Text block:
>>>

## Intro

Local elections paired with a relatively recent census present a unique opportunity to test the impact of locality-level predictors like quirks of demography on party support.

This is because while in a general election, the most granular level of data released publicly is an electoral district, which is circa 30,000 voters, local council elections provide information on town populations from a few hundred to a few thousand voters. We can use other data sources to collate demographic and environmental variables on these towns, and see if and how each varies with voting behavior. You can think of it as a haphazardly planned natural experiment, where properties of several things are varied by some amount, and where we also observe the result.

The bulk of these variables are what the NSO have released from the 2021 census, but I’ve also included other datapoints: a CORINE Land Cover dataset gives us proportions of different land use per town, and I’ve included more weird ones in the mix like accidents.

<<<

Information shown:
>>>

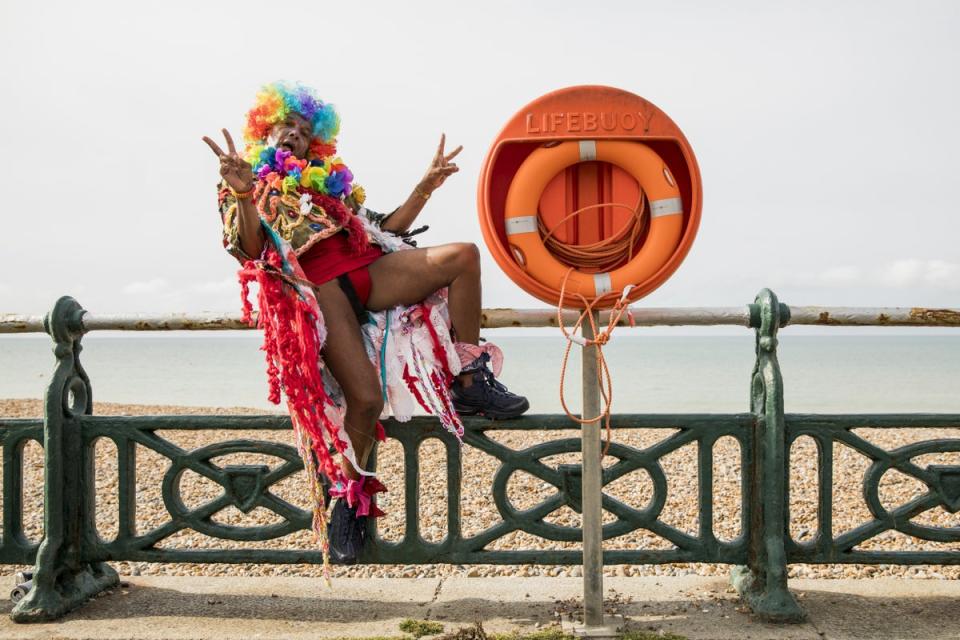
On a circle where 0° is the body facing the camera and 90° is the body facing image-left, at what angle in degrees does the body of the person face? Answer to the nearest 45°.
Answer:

<<<

Exercise tasks:
1. Write out everything in the intro from "Local elections paired" down to "observe the result.".
2. Condense the intro paragraph beginning "This is because while in a general election" into a short bulleted list of its main points.
The data stand apart from the intro.

Solutions to each task:
1.
Local elections paired with a relatively recent census present a unique opportunity to test the impact of locality-level predictors like quirks of demography on party support.

This is because while in a general election, the most granular level of data released publicly is an electoral district, which is circa 30,000 voters, local council elections provide information on town populations from a few hundred to a few thousand voters. We can use other data sources to collate demographic and environmental variables on these towns, and see if and how each varies with voting behavior. You can think of it as a haphazardly planned natural experiment, where properties of several things are varied by some amount, and where we also observe the result.

2.
- In a general election, the most granular data released publicly is the electoral district, about 30,000 voters.
- Local council elections give information on towns of a few hundred to a few thousand voters.
- Other data sources can supply demographic and environmental variables for these towns, to see if and how each varies with voting behavior.
- This works like a haphazardly planned natural experiment: properties of several things vary by some amount, and the result is also observed.